-- Consigne --
Prolongez le texte ci-dessous sur le fonctionnement du collège des Commissaires, en reprenant après sa dernière phrase.

Pourquoi adapter le fonctionnement du collège des Commissaires ?
Les questions relatives à la structure et à l'organisation des travaux du collège doivent être distinguées de la réforme interne engagée depuis la prise de fonctions de la Commission, qui a trait à la modernisation et à l'amélioration du fonctionnement de l'administration.
Dans la conférence intergouvernementale, la Commission est fréquemment invitée à expliquer le fonctionnement du collège et à exposer les mesures préconisées dans son avis du 26 janvier pour maintenir après l'élargissement la capacité de décision de l'institution et préserver la collégialité indépendamment de la décision qui sera finalement prise sur la composition de la Commission, que celle-ci soit composée d'un national de chaque Etat membre en permanence ou que le système de rotation égalitaire soit mis en oeuvre à court terme ou à moyen terme.
De fait, les tâches effectuées par la Commission ont en effet fortement évolué depuis les débuts de la construction européenne. A ses missions historiques d'application du droit communautaire et de conception des différentes politiques européennes s'ajoutent aujourd'hui la gestion des politiques communautaires, l'exécution du budget et des programmes communautaires. Les missions de l'Union europénne ont elles-mêmes évolué. Dans l'exécution même de ces tâches de gestion, la Commission doit utiliser pleinement les moyens actuels d'information et de communication pour renforcer son efficacité.
L'organisation qu'il faudra mettre en place pour préserver la capacité d'action de la Commission dans ce nouvel environnement devra en tout état de cause respecter le principe de collégialité. Ce principe signifie que chaque membre de la Commission participe de manière égale, quel que soit l'Etat membre dont il a la nationalité, à la prise de décision et que les décisions engagent collectivement tous les membres du collège.

-- Extrait des données --

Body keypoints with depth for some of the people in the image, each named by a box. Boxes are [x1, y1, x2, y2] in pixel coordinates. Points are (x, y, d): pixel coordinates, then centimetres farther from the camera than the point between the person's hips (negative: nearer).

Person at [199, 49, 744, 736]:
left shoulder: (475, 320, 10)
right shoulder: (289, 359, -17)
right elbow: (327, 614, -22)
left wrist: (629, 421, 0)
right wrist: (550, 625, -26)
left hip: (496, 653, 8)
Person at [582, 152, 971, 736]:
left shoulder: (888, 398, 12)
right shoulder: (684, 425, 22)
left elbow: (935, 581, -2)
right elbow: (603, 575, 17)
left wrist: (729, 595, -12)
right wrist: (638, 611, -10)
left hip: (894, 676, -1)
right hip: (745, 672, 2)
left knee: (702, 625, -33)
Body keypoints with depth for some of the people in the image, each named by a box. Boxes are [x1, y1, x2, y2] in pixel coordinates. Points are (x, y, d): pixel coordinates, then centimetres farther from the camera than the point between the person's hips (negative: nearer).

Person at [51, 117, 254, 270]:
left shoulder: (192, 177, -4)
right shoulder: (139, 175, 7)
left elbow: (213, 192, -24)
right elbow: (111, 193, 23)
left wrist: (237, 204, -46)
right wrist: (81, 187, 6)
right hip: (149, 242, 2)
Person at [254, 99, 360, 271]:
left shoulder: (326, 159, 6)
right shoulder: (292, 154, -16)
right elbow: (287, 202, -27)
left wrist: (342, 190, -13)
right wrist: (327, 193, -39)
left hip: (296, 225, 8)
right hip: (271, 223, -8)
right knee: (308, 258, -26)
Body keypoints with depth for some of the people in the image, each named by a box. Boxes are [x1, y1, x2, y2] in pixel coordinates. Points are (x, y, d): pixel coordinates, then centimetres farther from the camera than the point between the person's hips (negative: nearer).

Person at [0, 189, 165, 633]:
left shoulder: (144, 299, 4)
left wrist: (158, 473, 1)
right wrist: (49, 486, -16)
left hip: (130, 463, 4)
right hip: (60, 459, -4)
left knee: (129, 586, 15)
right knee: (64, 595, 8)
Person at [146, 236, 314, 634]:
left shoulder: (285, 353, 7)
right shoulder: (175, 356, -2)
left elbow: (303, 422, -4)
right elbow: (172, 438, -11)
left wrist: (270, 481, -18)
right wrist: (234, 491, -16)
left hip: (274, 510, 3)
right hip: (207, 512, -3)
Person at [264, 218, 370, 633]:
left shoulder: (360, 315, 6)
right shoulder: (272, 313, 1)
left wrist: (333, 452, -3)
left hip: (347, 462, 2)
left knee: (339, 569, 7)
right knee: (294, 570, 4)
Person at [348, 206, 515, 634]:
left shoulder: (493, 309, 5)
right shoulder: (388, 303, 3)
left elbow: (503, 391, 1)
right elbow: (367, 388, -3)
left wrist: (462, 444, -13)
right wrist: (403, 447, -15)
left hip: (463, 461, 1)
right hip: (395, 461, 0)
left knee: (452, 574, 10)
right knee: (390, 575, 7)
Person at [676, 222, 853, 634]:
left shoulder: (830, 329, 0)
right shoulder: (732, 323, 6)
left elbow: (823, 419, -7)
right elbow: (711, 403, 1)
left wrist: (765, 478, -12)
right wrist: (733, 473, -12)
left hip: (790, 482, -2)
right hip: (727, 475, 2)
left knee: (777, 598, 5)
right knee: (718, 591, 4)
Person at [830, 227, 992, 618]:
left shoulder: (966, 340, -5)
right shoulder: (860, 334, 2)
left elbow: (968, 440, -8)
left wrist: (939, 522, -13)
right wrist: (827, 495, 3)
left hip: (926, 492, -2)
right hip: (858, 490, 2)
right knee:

-- Zone de réponse --
Les propositions de modification du traité
La Commission rappelle les propositions présentées dans son avis du 26 janvier 2000 sur les réformes institutionnelles à entreprendre pour préparer l'Union et ses institutions à l'élargissement. Concrètement, elle propose à la conférence intergouvernementale de :
 renforcer d'une manière significative les pouvoirs du Président de la Commission pour attribuer ou ne pas attribuer des portefeuilles et des services aux membres de la Commission ;
 permettre au Président de nommer parmi les membres de la Commission des vice-présidents, chargés de la coordination et de la direction de l'action de la Commission dans un domaine déterminé. Le traité actuel donne ce pouvoir au collège et limite le nombre de vice-présidents à deux ;
 formaliser dans le traité l'engagement politique des membres de la Commission actuelle de présenter leur démission si le Président leur en faisait la demande. Le Président pourrait ainsi demander la démission d'un membre de la Commission dont le comportement serait en contradiction avec les orientations politiques qu'il aurait définies ;
 attribuer au Président une voix prépondérante dans les délibérations du Collège des Commissaires ;
 permettre à la Commission d'habiliter un ou plusieurs de ses membres à prendre des décisions au nom de la Commission dans des domaines déterminés. Cette possibilité, instituée par le règlement intérieur de la Commission, mériterait une mention expresse dans le traité.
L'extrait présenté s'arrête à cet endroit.